THE CAT THAT DOESN'T CATCH MICE

Cadres, boosting ethnic intolerance, have been appraised by the White House as even more instrumental than liberals. Sometimes, not only persons but even whole ethnic groups have been efficiently steered against one another – especially in Africa. Still, one exceptional ethnic group with special privileges in expression of ethnic feelings was found in Europe as well: the Albanians. Their demand for ethnic proportional representation in Macedonia's power bodies became a pretext for withdrawal of the Democratic (sic) Albanian Party from the government coalition. In 1990s, a similar Russian demand would be denounced as a symptom of anti-Semitism.

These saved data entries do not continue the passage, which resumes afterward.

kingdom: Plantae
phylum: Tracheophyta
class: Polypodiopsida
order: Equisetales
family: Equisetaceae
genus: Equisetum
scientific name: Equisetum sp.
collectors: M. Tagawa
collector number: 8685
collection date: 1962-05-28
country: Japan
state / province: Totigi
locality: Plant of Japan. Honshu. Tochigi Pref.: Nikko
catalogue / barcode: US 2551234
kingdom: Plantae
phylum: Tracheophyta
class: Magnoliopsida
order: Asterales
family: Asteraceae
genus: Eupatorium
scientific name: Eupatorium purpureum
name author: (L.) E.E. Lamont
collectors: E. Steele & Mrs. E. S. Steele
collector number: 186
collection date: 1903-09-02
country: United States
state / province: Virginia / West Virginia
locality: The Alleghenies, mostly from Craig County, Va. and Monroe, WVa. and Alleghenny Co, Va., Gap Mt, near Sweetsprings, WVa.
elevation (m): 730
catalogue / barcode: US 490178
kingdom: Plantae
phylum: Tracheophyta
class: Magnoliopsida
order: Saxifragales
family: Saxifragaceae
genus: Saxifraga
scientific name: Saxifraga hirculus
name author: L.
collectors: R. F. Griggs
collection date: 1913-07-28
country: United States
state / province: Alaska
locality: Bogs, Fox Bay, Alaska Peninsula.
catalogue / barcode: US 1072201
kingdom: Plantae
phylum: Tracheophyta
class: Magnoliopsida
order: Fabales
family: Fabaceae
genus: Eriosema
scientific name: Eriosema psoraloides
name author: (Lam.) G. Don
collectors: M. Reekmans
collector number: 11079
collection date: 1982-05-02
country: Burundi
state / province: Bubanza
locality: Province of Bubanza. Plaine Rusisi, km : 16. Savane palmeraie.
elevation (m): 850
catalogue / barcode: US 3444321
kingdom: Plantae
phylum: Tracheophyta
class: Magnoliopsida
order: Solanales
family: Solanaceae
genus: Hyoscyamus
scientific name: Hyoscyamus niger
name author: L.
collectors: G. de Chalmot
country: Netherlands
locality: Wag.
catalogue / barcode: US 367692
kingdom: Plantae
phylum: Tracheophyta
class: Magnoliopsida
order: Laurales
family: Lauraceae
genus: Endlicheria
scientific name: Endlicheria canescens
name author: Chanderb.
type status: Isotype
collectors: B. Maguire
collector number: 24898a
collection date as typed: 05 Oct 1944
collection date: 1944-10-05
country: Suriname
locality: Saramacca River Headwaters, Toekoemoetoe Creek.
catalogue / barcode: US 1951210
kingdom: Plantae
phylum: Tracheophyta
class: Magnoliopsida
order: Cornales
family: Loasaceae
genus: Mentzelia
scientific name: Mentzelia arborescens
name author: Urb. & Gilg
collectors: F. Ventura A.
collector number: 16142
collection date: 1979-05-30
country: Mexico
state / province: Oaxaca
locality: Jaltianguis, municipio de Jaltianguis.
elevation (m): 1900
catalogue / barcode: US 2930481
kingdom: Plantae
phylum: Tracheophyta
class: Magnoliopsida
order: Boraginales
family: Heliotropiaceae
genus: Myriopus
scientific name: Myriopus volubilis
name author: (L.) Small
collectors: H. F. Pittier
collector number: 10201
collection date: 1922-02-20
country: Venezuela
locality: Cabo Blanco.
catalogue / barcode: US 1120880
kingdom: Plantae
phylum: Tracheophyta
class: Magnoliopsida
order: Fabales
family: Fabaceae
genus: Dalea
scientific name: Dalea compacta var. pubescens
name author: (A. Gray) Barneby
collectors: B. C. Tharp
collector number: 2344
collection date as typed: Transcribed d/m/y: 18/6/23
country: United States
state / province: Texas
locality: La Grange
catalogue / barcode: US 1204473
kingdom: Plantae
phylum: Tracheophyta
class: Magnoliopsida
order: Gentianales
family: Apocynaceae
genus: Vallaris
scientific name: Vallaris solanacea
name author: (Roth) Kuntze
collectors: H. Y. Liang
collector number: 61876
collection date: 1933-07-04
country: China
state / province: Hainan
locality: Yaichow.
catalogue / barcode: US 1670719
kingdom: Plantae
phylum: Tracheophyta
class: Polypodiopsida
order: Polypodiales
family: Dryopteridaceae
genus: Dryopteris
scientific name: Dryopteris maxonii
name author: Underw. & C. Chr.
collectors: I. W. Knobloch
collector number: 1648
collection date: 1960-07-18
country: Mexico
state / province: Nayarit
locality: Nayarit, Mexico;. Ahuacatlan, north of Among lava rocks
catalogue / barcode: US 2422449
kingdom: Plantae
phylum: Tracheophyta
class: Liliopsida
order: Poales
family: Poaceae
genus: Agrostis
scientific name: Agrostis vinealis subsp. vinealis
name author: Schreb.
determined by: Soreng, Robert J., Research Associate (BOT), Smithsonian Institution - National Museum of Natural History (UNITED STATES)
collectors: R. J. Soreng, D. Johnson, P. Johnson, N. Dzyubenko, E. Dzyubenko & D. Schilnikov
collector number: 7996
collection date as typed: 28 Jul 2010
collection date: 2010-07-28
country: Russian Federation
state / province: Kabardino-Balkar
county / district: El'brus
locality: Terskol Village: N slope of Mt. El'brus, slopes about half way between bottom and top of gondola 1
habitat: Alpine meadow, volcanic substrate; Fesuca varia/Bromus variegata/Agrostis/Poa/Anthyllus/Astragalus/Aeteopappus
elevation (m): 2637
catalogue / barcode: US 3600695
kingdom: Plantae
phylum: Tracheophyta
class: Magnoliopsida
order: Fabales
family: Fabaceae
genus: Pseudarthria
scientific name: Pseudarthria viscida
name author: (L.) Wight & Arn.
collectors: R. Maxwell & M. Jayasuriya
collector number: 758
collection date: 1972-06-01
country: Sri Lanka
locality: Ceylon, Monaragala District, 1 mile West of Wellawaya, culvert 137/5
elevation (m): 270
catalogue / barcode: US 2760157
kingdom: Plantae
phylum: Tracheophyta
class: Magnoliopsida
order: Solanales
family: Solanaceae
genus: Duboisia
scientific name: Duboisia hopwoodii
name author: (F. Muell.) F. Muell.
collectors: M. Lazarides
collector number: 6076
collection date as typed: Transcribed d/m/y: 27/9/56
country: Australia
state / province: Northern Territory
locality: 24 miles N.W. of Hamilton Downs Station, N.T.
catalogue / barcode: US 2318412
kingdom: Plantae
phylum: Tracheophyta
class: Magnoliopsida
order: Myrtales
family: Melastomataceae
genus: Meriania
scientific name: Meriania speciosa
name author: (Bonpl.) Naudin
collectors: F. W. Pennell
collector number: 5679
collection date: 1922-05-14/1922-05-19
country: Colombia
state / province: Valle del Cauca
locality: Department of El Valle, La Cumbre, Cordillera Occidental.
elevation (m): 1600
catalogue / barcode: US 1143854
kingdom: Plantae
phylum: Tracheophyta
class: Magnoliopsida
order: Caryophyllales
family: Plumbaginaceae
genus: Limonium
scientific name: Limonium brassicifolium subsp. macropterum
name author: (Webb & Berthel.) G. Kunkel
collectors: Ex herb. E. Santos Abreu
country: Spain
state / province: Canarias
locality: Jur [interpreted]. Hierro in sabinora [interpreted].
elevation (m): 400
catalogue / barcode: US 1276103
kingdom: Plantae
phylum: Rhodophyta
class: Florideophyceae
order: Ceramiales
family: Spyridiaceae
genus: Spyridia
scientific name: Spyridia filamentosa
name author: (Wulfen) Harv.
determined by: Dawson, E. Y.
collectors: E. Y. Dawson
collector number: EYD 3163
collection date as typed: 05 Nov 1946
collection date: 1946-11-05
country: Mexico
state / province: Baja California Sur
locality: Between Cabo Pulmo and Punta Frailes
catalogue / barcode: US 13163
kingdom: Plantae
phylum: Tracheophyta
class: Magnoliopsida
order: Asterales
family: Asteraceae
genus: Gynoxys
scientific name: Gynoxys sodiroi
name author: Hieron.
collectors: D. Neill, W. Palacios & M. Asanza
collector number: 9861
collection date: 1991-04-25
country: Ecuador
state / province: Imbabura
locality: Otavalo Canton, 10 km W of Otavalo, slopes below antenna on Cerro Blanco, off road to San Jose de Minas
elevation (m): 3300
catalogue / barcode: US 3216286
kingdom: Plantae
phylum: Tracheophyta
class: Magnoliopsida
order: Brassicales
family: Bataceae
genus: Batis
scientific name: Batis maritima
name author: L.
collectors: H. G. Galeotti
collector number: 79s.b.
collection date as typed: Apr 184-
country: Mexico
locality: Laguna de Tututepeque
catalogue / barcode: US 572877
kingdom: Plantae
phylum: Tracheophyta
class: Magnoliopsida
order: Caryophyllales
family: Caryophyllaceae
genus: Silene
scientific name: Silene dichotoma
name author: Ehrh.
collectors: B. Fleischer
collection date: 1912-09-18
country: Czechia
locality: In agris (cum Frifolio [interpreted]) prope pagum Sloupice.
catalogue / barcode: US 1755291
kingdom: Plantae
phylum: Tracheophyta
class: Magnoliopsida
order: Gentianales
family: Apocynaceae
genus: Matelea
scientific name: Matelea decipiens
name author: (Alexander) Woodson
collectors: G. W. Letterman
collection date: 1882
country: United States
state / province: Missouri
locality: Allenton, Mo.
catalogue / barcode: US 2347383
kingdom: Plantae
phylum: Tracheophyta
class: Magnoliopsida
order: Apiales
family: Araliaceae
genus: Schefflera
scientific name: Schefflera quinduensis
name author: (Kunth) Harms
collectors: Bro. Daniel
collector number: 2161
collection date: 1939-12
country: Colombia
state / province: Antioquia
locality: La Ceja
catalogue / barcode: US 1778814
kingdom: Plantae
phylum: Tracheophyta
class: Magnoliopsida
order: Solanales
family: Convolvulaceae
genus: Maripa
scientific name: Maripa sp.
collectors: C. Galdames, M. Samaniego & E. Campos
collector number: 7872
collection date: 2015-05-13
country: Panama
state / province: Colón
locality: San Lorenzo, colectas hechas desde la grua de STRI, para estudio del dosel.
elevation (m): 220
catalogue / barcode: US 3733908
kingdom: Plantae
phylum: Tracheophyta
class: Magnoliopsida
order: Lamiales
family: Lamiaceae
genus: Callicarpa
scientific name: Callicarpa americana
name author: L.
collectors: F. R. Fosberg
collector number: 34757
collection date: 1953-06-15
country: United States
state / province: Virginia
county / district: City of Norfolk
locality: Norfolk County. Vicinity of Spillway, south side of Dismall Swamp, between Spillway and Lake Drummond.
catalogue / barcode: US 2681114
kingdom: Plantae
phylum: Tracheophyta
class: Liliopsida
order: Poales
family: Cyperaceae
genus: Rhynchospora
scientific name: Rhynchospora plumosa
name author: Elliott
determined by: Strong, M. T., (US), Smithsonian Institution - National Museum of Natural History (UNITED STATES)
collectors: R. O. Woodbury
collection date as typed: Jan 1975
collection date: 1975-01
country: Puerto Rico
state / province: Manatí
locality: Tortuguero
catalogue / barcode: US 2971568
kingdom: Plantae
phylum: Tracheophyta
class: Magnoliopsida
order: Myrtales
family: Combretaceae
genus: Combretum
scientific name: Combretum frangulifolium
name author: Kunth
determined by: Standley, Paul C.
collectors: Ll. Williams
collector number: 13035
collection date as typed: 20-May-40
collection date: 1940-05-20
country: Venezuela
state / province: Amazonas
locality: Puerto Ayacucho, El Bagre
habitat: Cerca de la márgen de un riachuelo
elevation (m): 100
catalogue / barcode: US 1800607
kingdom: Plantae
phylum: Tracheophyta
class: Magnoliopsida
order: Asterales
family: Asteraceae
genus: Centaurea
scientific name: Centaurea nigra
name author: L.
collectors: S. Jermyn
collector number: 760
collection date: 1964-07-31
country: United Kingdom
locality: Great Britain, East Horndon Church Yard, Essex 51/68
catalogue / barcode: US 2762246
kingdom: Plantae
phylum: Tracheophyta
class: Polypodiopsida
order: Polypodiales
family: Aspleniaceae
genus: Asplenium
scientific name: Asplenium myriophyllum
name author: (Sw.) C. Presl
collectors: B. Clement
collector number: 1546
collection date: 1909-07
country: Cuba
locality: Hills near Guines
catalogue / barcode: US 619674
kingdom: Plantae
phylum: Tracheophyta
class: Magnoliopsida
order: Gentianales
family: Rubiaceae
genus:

It is noteworthy that the interests of the privileged nationality of Kosovars are pursued by Condoleezza Rice's office with more fervor and effect than the interests of the state of Israel. Take at least the example of Iran, where the White House’s 2003 attempt to promote a more liberal candidate than the convenient Mohammad Khattami resulted in the triumph of a strongly anti-Zionist candidate Mahmoud Ahmadinejad. Yevgeny Satanovsky, former executive director of the Russian Jewish Congress, reminded of this fact in the January discussion on Russia TV. In his recent analysis of the Iranian election campaign, Mr. Satanovsky admitted that democracy is more developed in Iran than in any other Moslem country.

Though every contender for the US Presidency swears of his sympathy to Israel, the State Department's policy in this direction represents a series of shots in the ally's eye. The attempt to carve out a Middle East Kosovo from convenient Lebanese and Palestinians resulted in an effect contrary to the intentions.

Therefore, the US assertions on Russian anti-Semitism are unlikely to be seriously taken by the Israeli. After all, they have got foes much closer to their borders than Caracas and the especially alarming Syktyvkar. They owe the menace from these closest foes mostly to "cowboys, poking into all the problems but unable to grasp any of them".

The times when speculations on the Jewish issue served as a powerful detonator of anti-Soviet sentiment among the intelligentsia of Moscow and Leningrad, have long passed. Thousands of then-emigrated intellectuals are now applying for citizenship of Russia, where they feel more secure than in the Promised Land. This tendency of return has become so troublesome for the Israeli leadership that one shouldn't wonder if the next proposal to Washington to "turn off the water" comes exactly from the object of touching concern of the authors of the State Department's report.

In fact, the State Department does not deserve more than a D mark for its work in this year's first quarter. Certainly, the score would be opposite if one calculates the ensuing degree of anti-Americanism. In this nomination, Condoleezza Rice's office would get a perfect A.

However, the State Department's cowboy manners, verbal fountains and customary manipulation schemes are so simplistic and predictable that any independent global actor is able to foresee the sequence of moves. For instance, it was quite easy to precisely calculate how many days the Lamas of Tibet and allied hooligans would need to activate since the diplomatic recognition of Kosovo by Taiwan. This stereotypic banality of designs and tools, worn out like cowboy jeans, eventually transforms international hate into ironical indifference. The more inadequate are the guidelines, ejected from the White House's fountain, the more visible are its double standards in world policy, and the more helpless is the implementation. Eventually, the self-assured cowboy is likely to be viewed as the anecdotic "uncatchable Joe" who is never caught not because he is so hard to catch but because nobody would bother to pursue him. With his worn-out haversack, slimmed by recession, he is not more useful in the global household than a cat that does not catch mice.